* TASK STATEMENT: You are asked to reproduce the listing exactly and to omit its pictures.

* PROVIDED RECORDS:
┌──

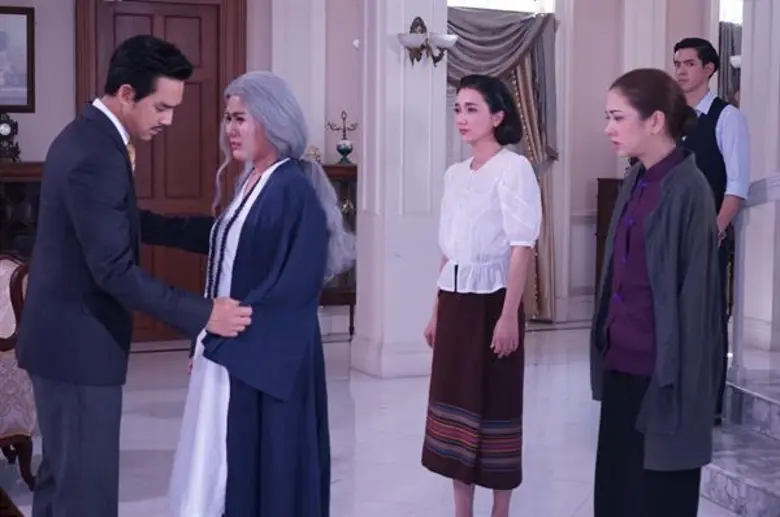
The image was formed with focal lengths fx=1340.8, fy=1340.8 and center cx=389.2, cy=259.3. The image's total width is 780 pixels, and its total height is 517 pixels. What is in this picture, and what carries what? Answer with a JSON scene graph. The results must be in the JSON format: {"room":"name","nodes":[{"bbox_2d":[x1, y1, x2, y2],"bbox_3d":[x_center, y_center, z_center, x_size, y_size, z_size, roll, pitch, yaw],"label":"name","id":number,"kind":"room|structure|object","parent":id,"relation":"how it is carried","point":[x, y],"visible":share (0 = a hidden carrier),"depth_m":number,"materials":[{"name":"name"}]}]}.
{"room":"living room","nodes":[
{"label":"living room","id":0,"kind":"room"},
{"bbox_2d":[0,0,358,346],"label":"back wall","id":1,"kind":"structure","parent":0,"point":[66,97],"depth_m":8.55,"materials":[{"name":"paint"}]},
{"bbox_2d":[0,5,35,112],"bbox_3d":[-2.549,-1.249,8.345,0.682,0.669,0.033,-2,5,-24],"label":"framed picture","id":2,"kind":"object","parent":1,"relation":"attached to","point":[19,82],"visible":1,"depth_m":8.42},
{"bbox_2d":[75,0,244,343],"bbox_3d":[-1.503,-0.662,8.995,1.236,2.494,0.110,-2,5,-24],"label":"wooden door","id":3,"kind":"structure","parent":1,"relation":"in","point":[173,12],"depth_m":9.05,"materials":[{"name":"brown wood"}]},
{"bbox_2d":[1,324,772,516],"bbox_3d":[0.658,1.048,4.604,10.437,0.126,9.329,-2,5,-24],"label":"floor","id":4,"kind":"structure","parent":0,"point":[356,391],"depth_m":6.25,"materials":[{"name":"stone"}]},
{"bbox_2d":[0,252,35,489],"bbox_3d":[-1.811,0.443,5.367,0.747,0.930,0.761,-2,5,-24],"label":"armchair","id":5,"kind":"object","parent":4,"relation":"on","point":[2,430],"visible":0.76,"depth_m":5.25,"materials":[{"name":"beige fabric"}]},
{"bbox_2d":[0,161,44,256],"bbox_3d":[-2.574,0.046,8.052,1.230,1.224,0.437,-2,5,-24],"label":"wooden cabinet","id":6,"kind":"object","parent":4,"relation":"on","point":[16,180],"visible":0.33,"depth_m":7.98,"materials":[{"name":"brown wood"}]},
{"bbox_2d":[0,113,20,161],"bbox_3d":[-2.362,-0.744,8.142,0.226,0.329,0.121,-2,5,-24],"label":"mantel clock","id":7,"kind":"object","parent":6,"relation":"on","point":[3,128],"visible":0.99,"depth_m":8.12,"materials":[{"name":"black metal"}]},
{"bbox_2d":[20,34,258,516],"bbox_3d":[-0.742,0.180,3.926,0.551,1.651,0.659,-2,5,-24],"label":"man","id":8,"kind":"object","parent":4,"relation":"on","point":[83,244],"visible":0.99,"depth_m":3.73},
{"bbox_2d":[167,71,354,516],"bbox_3d":[-0.369,0.240,4.006,0.554,1.539,0.569,-3,6,-39],"label":"woman","id":9,"kind":"object","parent":4,"relation":"on","point":[266,195],"visible":0.96,"depth_m":3.85},
{"bbox_2d":[317,160,357,337],"bbox_3d":[-0.498,-0.047,9.333,0.732,1.199,0.385,-2,5,-24],"label":"wooden cabinet","id":10,"kind":"object","parent":4,"relation":"on","point":[348,291],"visible":0.21,"depth_m":9.23,"materials":[{"name":"brown wood"}]},
{"bbox_2d":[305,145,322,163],"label":"figurine","id":11,"kind":"object","parent":10,"relation":"on","point":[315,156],"visible":0.45,"depth_m":9.12,"materials":[{"name":"gold"}]},
{"bbox_2d":[326,109,356,165],"bbox_3d":[-0.331,-0.868,9.541,0.272,0.418,0.166,-1,5,-14],"label":"candelabra","id":12,"kind":"object","parent":10,"relation":"on","point":[341,151],"visible":0.99,"depth_m":9.52,"materials":[{"name":"metal"}]},
{"bbox_2d":[352,0,449,377],"bbox_3d":[0.086,-1.178,8.130,0.532,3.779,0.570,-2,5,-24],"label":"column","id":13,"kind":"structure","parent":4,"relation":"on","point":[396,32],"depth_m":8.02,"materials":[{"name":"white paint"}]},
{"bbox_2d":[397,16,454,65],"bbox_3d":[0.215,-1.274,7.815,0.395,0.278,0.287,-2,5,-24],"label":"wall sconce","id":14,"kind":"object","parent":13,"relation":"attached to","point":[419,24],"visible":0.96,"depth_m":7.80,"materials":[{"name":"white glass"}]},
{"bbox_2d":[422,76,541,516],"bbox_3d":[0.325,0.189,4.654,0.390,1.538,0.453,-2,5,-24],"label":"woman","id":15,"kind":"object","parent":4,"relation":"on","point":[461,261],"visible":0.99,"depth_m":4.54},
{"bbox_2d":[594,176,623,297],"bbox_3d":[1.921,-0.054,10.212,0.592,1.094,0.400,-2,5,-24],"label":"wooden cabinet","id":16,"kind":"object","parent":4,"relation":"on","point":[612,183],"visible":0.15,"depth_m":10.13,"materials":[{"name":"brown wood"}]},
{"bbox_2d":[590,68,724,516],"bbox_3d":[0.798,0.222,4.025,0.443,1.518,0.514,-2,5,-24],"label":"woman","id":17,"kind":"object","parent":4,"relation":"on","point":[651,278],"visible":0.99,"depth_m":3.88},
{"bbox_2d":[701,362,779,516],"bbox_3d":[2.679,0.184,4.913,2.705,1.635,3.441,-2,5,-24],"label":"marble staircase","id":18,"kind":"structure","parent":4,"relation":"on","point":[760,489],"depth_m":5.54,"materials":[{"name":"stone"}]},
{"bbox_2d":[671,36,749,425],"bbox_3d":[1.362,-0.112,5.854,0.437,1.671,0.418,5,7,42],"label":"man","id":19,"kind":"object","parent":18,"relation":"on","point":[718,116],"visible":0.47,"depth_m":5.70},
{"bbox_2d":[729,173,779,387],"bbox_3d":[2.065,-0.599,5.164,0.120,2.693,2.631,-2,5,-24],"label":"stair railing","id":20,"kind":"object","parent":18,"relation":"on","point":[741,321],"visible":0.86,"depth_m":6.12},
{"bbox_2d":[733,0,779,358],"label":"column","id":21,"kind":"structure","parent":4,"relation":"on","point":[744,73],"depth_m":8.56,"materials":[{"name":"white paint"}]},
{"bbox_2d":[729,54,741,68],"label":"wall sconce","id":22,"kind":"object","parent":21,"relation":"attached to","point":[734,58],"visible":0.21,"depth_m":9.47,"materials":[{"name":"metal"}]},
{"bbox_2d":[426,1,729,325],"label":"back wall","id":23,"kind":"structure","parent":0,"point":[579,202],"depth_m":10.58,"materials":[{"name":"paint"}]},
{"bbox_2d":[443,4,559,321],"bbox_3d":[0.713,-0.716,9.955,1.371,2.393,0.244,-2,5,-24],"label":"curtain","id":24,"kind":"object","parent":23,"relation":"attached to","point":[518,29],"visible":0.37,"depth_m":10.00,"materials":[{"name":"fabric"}]},
{"bbox_2d":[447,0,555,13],"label":"window","id":25,"kind":"structure","parent":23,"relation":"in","point":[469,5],"depth_m":10.48,"materials":[{"name":"white"}]},
{"bbox_2d":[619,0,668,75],"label":"pilaster","id":26,"kind":"structure","parent":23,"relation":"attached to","point":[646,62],"depth_m":10.65,"materials":[{"name":"white paint"}]},
{"bbox_2d":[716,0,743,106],"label":"window","id":27,"kind":"structure","parent":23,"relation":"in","point":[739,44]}
]}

└──

* ANSWER SECTION:
The image was formed with focal lengths fx=1340.8, fy=1340.8 and center cx=389.2, cy=259.3. The image's total width is 780 pixels, and its total height is 517 pixels. What is in this picture, and what carries what? Answer with a JSON scene graph. The results must be in the JSON format: {"room":"name","nodes":[{"bbox_2d":[x1, y1, x2, y2],"bbox_3d":[x_center, y_center, z_center, x_size, y_size, z_size, roll, pitch, yaw],"label":"name","id":number,"kind":"room|structure|object","parent":id,"relation":"how it is carried","point":[x, y],"visible":share (0 = a hidden carrier),"depth_m":number,"materials":[{"name":"name"}]}]}.
{"room":"living room","nodes":[
{"label":"living room","id":0,"kind":"room"},
{"bbox_2d":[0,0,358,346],"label":"back wall","id":1,"kind":"structure","parent":0,"point":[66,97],"depth_m":8.55,"materials":[{"name":"paint"}]},
{"bbox_2d":[0,5,35,112],"bbox_3d":[-2.549,-1.249,8.345,0.682,0.669,0.033,-2,5,-24],"label":"framed picture","id":2,"kind":"object","parent":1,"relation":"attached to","point":[19,82],"visible":1,"depth_m":8.42},
{"bbox_2d":[75,0,244,343],"bbox_3d":[-1.503,-0.662,8.995,1.236,2.494,0.110,-2,5,-24],"label":"wooden door","id":3,"kind":"structure","parent":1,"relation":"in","point":[173,12],"depth_m":9.05,"materials":[{"name":"brown wood"}]},
{"bbox_2d":[1,324,772,516],"bbox_3d":[0.658,1.048,4.604,10.437,0.126,9.329,-2,5,-24],"label":"floor","id":4,"kind":"structure","parent":0,"point":[356,391],"depth_m":6.25,"materials":[{"name":"stone"}]},
{"bbox_2d":[0,252,35,489],"bbox_3d":[-1.811,0.443,5.367,0.747,0.930,0.761,-2,5,-24],"label":"armchair","id":5,"kind":"object","parent":4,"relation":"on","point":[2,430],"visible":0.76,"depth_m":5.25,"materials":[{"name":"beige fabric"}]},
{"bbox_2d":[0,161,44,256],"bbox_3d":[-2.574,0.046,8.052,1.230,1.224,0.437,-2,5,-24],"label":"wooden cabinet","id":6,"kind":"object","parent":4,"relation":"on","point":[16,180],"visible":0.33,"depth_m":7.98,"materials":[{"name":"brown wood"}]},
{"bbox_2d":[0,113,20,161],"bbox_3d":[-2.362,-0.744,8.142,0.226,0.329,0.121,-2,5,-24],"label":"mantel clock","id":7,"kind":"object","parent":6,"relation":"on","point":[3,128],"visible":0.99,"depth_m":8.12,"materials":[{"name":"black metal"}]},
{"bbox_2d":[20,34,258,516],"bbox_3d":[-0.742,0.180,3.926,0.551,1.651,0.659,-2,5,-24],"label":"man","id":8,"kind":"object","parent":4,"relation":"on","point":[83,244],"visible":0.99,"depth_m":3.73},
{"bbox_2d":[167,71,354,516],"bbox_3d":[-0.369,0.240,4.006,0.554,1.539,0.569,-3,6,-39],"label":"woman","id":9,"kind":"object","parent":4,"relation":"on","point":[266,195],"visible":0.96,"depth_m":3.85},
{"bbox_2d":[317,160,357,337],"bbox_3d":[-0.498,-0.047,9.333,0.732,1.199,0.385,-2,5,-24],"label":"wooden cabinet","id":10,"kind":"object","parent":4,"relation":"on","point":[348,291],"visible":0.21,"depth_m":9.23,"materials":[{"name":"brown wood"}]},
{"bbox_2d":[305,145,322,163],"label":"figurine","id":11,"kind":"object","parent":10,"relation":"on","point":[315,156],"visible":0.45,"depth_m":9.12,"materials":[{"name":"gold"}]},
{"bbox_2d":[326,109,356,165],"bbox_3d":[-0.331,-0.868,9.541,0.272,0.418,0.166,-1,5,-14],"label":"candelabra","id":12,"kind":"object","parent":10,"relation":"on","point":[341,151],"visible":0.99,"depth_m":9.52,"materials":[{"name":"metal"}]},
{"bbox_2d":[352,0,449,377],"bbox_3d":[0.086,-1.178,8.130,0.532,3.779,0.570,-2,5,-24],"label":"column","id":13,"kind":"structure","parent":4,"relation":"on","point":[396,32],"depth_m":8.02,"materials":[{"name":"white paint"}]},
{"bbox_2d":[397,16,454,65],"bbox_3d":[0.215,-1.274,7.815,0.395,0.278,0.287,-2,5,-24],"label":"wall sconce","id":14,"kind":"object","parent":13,"relation":"attached to","point":[419,24],"visible":0.96,"depth_m":7.80,"materials":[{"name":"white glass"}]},
{"bbox_2d":[422,76,541,516],"bbox_3d":[0.325,0.189,4.654,0.390,1.538,0.453,-2,5,-24],"label":"woman","id":15,"kind":"object","parent":4,"relation":"on","point":[461,261],"visible":0.99,"depth_m":4.54},
{"bbox_2d":[594,176,623,297],"bbox_3d":[1.921,-0.054,10.212,0.592,1.094,0.400,-2,5,-24],"label":"wooden cabinet","id":16,"kind":"object","parent":4,"relation":"on","point":[612,183],"visible":0.15,"depth_m":10.13,"materials":[{"name":"brown wood"}]},
{"bbox_2d":[590,68,724,516],"bbox_3d":[0.798,0.222,4.025,0.443,1.518,0.514,-2,5,-24],"label":"woman","id":17,"kind":"object","parent":4,"relation":"on","point":[651,278],"visible":0.99,"depth_m":3.88},
{"bbox_2d":[701,362,779,516],"bbox_3d":[2.679,0.184,4.913,2.705,1.635,3.441,-2,5,-24],"label":"marble staircase","id":18,"kind":"structure","parent":4,"relation":"on","point":[760,489],"depth_m":5.54,"materials":[{"name":"stone"}]},
{"bbox_2d":[671,36,749,425],"bbox_3d":[1.362,-0.112,5.854,0.437,1.671,0.418,5,7,42],"label":"man","id":19,"kind":"object","parent":18,"relation":"on","point":[718,116],"visible":0.47,"depth_m":5.70},
{"bbox_2d":[729,173,779,387],"bbox_3d":[2.065,-0.599,5.164,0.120,2.693,2.631,-2,5,-24],"label":"stair railing","id":20,"kind":"object","parent":18,"relation":"on","point":[741,321],"visible":0.86,"depth_m":6.12},
{"bbox_2d":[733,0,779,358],"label":"column","id":21,"kind":"structure","parent":4,"relation":"on","point":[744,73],"depth_m":8.56,"materials":[{"name":"white paint"}]},
{"bbox_2d":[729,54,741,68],"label":"wall sconce","id":22,"kind":"object","parent":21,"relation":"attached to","point":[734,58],"visible":0.21,"depth_m":9.47,"materials":[{"name":"metal"}]},
{"bbox_2d":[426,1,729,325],"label":"back wall","id":23,"kind":"structure","parent":0,"point":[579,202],"depth_m":10.58,"materials":[{"name":"paint"}]},
{"bbox_2d":[443,4,559,321],"bbox_3d":[0.713,-0.716,9.955,1.371,2.393,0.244,-2,5,-24],"label":"curtain","id":24,"kind":"object","parent":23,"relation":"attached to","point":[518,29],"visible":0.37,"depth_m":10.00,"materials":[{"name":"fabric"}]},
{"bbox_2d":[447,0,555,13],"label":"window","id":25,"kind":"structure","parent":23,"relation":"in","point":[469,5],"depth_m":10.48,"materials":[{"name":"white"}]},
{"bbox_2d":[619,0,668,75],"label":"pilaster","id":26,"kind":"structure","parent":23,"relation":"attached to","point":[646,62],"depth_m":10.65,"materials":[{"name":"white paint"}]},
{"bbox_2d":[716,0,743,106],"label":"window","id":27,"kind":"structure","parent":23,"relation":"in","point":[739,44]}
]}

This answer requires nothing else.